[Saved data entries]
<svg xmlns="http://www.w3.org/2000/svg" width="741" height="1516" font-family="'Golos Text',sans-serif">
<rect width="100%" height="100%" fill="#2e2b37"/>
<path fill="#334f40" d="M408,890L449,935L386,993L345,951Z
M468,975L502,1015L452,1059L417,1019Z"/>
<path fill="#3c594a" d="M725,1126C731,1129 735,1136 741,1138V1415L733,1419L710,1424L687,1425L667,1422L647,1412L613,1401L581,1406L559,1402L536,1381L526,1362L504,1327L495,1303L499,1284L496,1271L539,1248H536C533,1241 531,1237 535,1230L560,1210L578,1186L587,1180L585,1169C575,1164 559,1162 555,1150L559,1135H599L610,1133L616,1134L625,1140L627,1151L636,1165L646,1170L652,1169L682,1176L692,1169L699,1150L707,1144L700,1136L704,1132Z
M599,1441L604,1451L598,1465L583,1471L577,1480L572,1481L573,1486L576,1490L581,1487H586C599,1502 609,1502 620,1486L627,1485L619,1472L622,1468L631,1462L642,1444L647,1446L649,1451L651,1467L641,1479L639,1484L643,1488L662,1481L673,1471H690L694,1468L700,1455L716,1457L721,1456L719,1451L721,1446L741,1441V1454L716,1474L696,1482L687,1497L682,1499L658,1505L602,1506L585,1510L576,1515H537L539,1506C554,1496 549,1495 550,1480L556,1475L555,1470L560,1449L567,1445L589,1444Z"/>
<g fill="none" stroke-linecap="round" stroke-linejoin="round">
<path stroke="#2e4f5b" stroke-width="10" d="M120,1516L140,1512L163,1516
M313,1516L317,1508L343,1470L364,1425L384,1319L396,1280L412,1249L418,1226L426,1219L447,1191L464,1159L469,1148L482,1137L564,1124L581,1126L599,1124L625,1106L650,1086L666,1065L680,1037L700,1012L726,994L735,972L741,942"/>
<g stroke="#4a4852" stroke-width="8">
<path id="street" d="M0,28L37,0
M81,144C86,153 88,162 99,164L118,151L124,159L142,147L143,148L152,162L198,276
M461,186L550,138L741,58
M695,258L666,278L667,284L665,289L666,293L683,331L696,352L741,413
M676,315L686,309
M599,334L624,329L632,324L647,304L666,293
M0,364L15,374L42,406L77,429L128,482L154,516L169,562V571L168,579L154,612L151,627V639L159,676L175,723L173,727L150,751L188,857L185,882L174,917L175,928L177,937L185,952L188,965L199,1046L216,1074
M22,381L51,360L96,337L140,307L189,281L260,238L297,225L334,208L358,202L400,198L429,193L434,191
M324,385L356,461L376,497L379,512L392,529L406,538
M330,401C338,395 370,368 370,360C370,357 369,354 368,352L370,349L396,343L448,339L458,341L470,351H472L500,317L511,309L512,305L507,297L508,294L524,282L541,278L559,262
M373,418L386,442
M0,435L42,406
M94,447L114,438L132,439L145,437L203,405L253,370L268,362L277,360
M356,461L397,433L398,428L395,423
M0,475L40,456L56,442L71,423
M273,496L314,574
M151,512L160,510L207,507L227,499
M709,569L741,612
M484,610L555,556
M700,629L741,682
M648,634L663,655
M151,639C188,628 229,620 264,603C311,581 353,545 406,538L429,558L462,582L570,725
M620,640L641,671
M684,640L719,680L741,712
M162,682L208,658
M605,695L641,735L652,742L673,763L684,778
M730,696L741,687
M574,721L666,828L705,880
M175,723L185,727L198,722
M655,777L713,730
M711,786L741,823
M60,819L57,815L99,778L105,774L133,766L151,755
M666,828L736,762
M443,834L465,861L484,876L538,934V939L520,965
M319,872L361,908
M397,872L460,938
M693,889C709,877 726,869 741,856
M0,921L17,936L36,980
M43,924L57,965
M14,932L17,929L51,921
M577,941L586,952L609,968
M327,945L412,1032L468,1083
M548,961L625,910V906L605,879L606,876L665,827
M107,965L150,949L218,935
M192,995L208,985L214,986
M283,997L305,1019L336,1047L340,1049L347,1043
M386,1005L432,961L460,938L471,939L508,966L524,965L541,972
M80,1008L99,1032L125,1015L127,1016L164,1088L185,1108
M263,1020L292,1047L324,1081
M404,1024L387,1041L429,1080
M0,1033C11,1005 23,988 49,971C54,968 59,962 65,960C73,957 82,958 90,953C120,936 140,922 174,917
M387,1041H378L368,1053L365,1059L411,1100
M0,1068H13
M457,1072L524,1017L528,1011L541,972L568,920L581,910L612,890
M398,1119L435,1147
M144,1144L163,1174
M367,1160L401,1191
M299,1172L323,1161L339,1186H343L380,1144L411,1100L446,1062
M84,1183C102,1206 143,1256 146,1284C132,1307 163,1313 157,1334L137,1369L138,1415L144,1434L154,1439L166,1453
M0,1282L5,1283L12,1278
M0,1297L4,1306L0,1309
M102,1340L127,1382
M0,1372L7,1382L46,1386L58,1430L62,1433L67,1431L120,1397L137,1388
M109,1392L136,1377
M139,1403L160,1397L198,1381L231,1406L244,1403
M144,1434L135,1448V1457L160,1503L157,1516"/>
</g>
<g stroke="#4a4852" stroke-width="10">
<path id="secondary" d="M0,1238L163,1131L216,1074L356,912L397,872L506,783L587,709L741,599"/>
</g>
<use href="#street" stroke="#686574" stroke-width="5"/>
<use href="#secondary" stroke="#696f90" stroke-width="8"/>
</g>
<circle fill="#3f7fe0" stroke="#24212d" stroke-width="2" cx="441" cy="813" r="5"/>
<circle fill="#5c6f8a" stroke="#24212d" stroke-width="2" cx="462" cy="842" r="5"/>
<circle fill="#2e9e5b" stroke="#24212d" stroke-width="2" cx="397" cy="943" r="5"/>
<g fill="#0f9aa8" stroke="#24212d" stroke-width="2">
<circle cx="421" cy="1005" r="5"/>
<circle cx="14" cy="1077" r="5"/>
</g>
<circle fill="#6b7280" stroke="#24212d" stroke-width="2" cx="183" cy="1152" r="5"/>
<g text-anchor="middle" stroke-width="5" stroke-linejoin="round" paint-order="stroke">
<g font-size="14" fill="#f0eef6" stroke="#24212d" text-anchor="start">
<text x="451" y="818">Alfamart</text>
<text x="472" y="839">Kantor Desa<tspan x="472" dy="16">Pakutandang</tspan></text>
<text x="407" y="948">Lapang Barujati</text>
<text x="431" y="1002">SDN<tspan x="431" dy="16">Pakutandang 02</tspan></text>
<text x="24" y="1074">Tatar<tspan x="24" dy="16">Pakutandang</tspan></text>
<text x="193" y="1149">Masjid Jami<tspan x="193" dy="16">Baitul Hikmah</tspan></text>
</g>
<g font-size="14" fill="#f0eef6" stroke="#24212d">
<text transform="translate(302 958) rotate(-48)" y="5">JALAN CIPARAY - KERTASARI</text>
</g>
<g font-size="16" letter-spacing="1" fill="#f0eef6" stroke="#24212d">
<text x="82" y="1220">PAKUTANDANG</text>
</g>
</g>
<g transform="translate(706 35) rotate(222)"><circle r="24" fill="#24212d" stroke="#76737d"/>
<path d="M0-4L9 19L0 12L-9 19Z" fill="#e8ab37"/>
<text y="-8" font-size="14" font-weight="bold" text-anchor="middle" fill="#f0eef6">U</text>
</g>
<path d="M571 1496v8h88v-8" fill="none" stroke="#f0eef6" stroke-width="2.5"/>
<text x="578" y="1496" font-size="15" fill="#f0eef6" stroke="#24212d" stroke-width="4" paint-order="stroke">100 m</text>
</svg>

Problem description => If a line in the records above contains the string "round", copy that line out.

Exercise result =>
<g fill="none" stroke-linecap="round" stroke-linejoin="round">
<g text-anchor="middle" stroke-width="5" stroke-linejoin="round" paint-order="stroke">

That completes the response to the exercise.